=== RECORDS TO PROCESS ===
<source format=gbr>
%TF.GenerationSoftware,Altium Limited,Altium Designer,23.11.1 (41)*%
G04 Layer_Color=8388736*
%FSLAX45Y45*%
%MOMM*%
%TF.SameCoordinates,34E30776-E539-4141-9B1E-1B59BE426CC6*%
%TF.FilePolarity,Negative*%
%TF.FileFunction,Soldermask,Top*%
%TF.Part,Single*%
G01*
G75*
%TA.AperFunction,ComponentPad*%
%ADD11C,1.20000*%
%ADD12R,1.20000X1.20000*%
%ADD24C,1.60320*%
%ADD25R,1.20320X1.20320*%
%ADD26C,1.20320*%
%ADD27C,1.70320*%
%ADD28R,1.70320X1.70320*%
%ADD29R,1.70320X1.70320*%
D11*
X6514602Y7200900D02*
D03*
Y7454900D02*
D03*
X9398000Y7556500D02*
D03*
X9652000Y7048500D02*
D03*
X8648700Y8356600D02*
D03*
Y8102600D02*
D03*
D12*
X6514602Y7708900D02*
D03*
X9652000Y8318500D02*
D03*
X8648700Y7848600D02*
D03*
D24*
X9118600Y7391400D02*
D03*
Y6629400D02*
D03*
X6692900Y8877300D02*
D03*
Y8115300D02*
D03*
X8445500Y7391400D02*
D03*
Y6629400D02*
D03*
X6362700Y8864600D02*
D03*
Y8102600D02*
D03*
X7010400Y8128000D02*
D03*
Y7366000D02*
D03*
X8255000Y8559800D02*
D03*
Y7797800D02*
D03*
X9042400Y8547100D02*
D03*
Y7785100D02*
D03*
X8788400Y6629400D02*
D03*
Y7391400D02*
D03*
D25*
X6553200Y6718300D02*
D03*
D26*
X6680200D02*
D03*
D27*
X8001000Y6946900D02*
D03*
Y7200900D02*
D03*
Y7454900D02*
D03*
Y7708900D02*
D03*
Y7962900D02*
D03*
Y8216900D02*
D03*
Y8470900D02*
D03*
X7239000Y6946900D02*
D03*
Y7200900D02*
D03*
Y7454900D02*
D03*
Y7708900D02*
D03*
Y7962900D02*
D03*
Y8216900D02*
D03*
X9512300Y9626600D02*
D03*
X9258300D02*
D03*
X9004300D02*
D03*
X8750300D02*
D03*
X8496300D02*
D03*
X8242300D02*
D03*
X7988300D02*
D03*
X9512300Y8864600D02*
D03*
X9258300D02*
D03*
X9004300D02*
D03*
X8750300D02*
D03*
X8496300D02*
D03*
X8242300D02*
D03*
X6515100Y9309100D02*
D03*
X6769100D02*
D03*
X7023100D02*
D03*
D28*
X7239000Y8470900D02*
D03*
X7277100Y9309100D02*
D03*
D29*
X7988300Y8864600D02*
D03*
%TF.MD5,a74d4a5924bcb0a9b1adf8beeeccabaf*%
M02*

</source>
===
=== RECORDS TO PROCESS ===
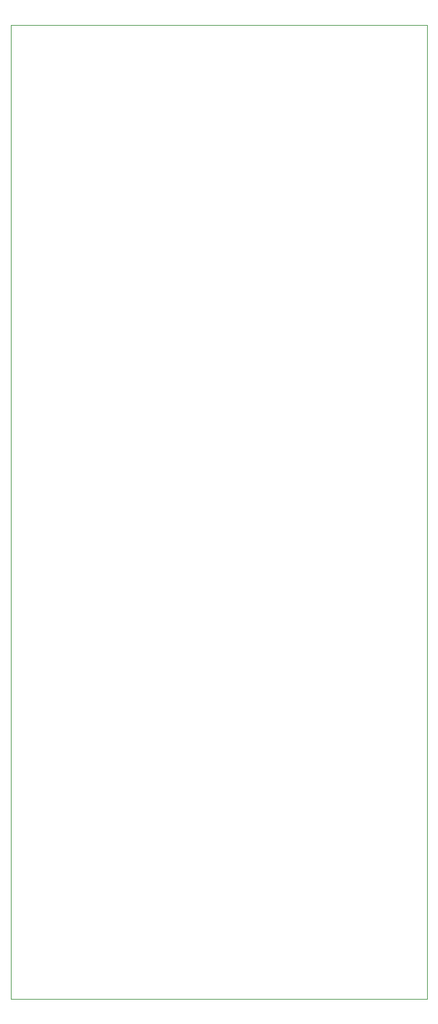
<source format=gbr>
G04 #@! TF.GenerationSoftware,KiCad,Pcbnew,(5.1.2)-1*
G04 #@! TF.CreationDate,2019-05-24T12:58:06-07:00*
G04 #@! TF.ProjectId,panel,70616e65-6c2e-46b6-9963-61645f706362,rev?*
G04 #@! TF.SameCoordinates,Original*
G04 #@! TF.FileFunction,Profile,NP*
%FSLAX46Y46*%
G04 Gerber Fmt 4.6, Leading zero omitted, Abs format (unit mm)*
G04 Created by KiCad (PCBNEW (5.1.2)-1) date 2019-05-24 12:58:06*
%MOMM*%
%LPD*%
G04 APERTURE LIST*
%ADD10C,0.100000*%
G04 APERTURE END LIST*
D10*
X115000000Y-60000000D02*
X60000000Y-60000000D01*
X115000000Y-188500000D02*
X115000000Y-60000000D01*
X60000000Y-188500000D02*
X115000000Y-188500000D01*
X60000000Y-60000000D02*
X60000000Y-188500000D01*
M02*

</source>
===
=== RECORDS TO PROCESS ===
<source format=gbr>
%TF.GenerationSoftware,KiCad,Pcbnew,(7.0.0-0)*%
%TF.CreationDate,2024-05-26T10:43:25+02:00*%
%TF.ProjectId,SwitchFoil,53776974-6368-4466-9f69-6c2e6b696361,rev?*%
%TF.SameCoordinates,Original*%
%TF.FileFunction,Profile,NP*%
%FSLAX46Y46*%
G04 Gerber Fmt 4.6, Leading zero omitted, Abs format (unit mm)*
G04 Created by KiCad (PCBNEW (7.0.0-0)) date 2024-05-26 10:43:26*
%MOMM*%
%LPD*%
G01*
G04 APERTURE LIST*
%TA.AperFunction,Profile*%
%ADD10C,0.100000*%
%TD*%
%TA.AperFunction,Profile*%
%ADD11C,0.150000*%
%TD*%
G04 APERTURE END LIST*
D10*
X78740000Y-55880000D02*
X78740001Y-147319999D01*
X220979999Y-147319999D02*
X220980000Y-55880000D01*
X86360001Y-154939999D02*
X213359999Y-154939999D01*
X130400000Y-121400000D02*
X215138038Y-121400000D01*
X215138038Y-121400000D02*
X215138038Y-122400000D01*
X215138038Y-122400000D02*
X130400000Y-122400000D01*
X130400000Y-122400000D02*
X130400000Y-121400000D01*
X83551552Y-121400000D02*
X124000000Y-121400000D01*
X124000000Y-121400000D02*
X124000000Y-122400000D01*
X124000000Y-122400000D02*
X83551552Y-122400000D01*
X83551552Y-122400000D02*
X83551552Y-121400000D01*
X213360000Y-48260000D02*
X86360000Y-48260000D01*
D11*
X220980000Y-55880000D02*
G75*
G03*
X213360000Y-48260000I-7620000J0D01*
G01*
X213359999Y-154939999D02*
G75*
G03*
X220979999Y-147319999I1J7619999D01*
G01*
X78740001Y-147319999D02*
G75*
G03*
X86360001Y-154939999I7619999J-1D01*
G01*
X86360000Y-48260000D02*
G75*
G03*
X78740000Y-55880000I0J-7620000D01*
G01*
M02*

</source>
===
EXERCISE INSTRUCTIONS:
State how many lines of the entries include the word "GenerationSoftware", giving that number by itself.

RESPONSE TO THE TASK:
3